[Opening Data block section]
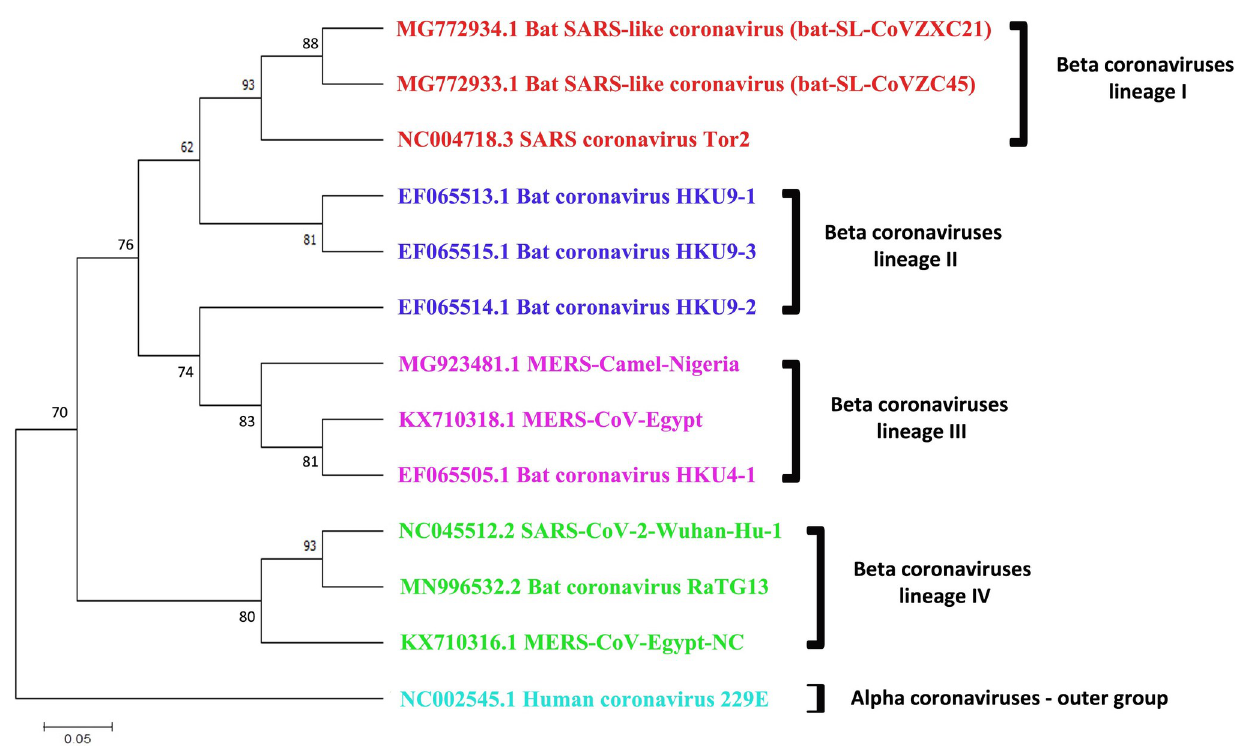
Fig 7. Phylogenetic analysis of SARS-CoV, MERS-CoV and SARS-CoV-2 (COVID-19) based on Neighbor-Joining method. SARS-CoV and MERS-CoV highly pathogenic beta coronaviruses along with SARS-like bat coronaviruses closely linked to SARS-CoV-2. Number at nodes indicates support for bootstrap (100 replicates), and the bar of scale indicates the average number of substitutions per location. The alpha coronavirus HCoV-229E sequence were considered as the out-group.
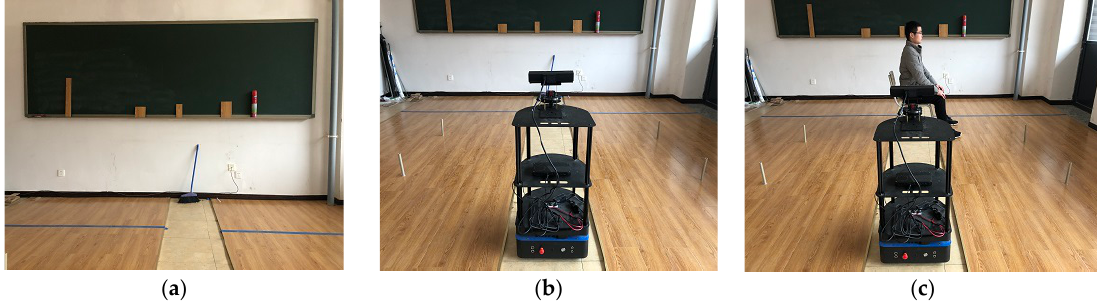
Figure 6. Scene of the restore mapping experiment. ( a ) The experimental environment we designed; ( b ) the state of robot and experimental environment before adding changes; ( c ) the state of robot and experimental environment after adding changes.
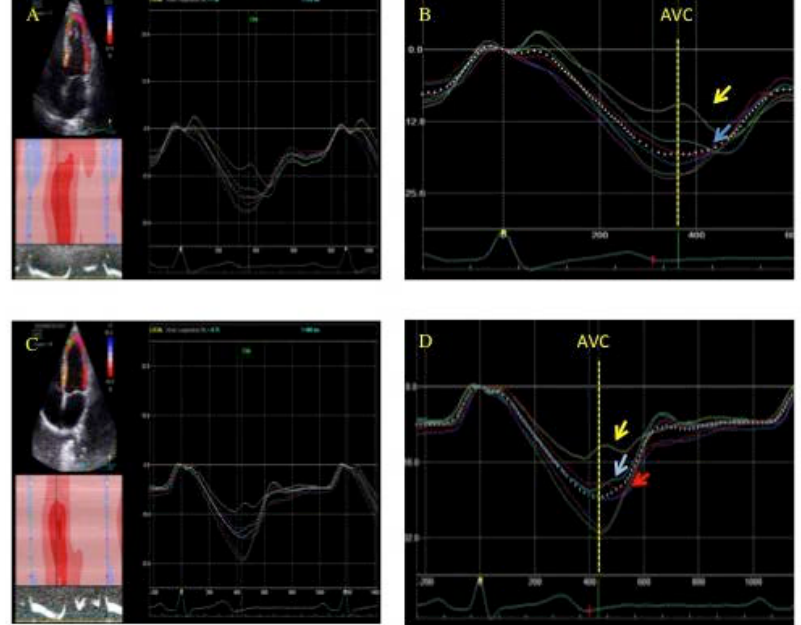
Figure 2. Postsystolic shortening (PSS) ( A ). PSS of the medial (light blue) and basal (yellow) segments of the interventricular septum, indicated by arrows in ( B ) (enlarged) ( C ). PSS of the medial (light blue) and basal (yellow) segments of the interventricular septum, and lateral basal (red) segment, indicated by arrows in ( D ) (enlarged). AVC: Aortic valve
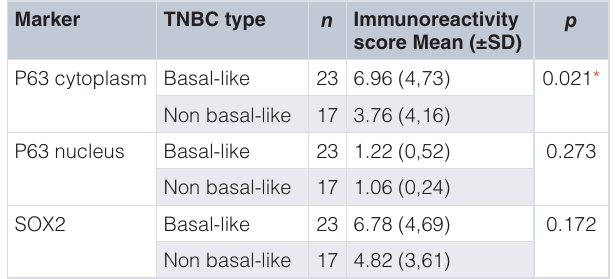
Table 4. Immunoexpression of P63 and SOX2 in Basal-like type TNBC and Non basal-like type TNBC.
[Closing Data block section]
Work to complete: Please return the full listing word for word, but without any pictures.

Task output:
Fig 7. Phylogenetic analysis of SARS-CoV, MERS-CoV and SARS-CoV-2 (COVID-19) based on Neighbor-Joining method. SARS-CoV and MERS-CoV highly pathogenic beta coronaviruses along with SARS-like bat coronaviruses closely linked to SARS-CoV-2. Number at nodes indicates support for bootstrap (100 replicates), and the bar of scale indicates the average number of substitutions per location. The alpha coronavirus HCoV-229E sequence were considered as the out-group.
Figure 6. Scene of the restore mapping experiment. ( a ) The experimental environment we designed; ( b ) the state of robot and experimental environment before adding changes; ( c ) the state of robot and experimental environment after adding changes.
Figure 2. Postsystolic shortening (PSS) ( A ). PSS of the medial (light blue) and basal (yellow) segments of the interventricular septum, indicated by arrows in ( B ) (enlarged) ( C ). PSS of the medial (light blue) and basal (yellow) segments of the interventricular septum, and lateral basal (red) segment, indicated by arrows in ( D ) (enlarged). AVC: Aortic valve
Table 4. Immunoexpression of P63 and SOX2 in Basal-like type TNBC and Non basal-like type TNBC.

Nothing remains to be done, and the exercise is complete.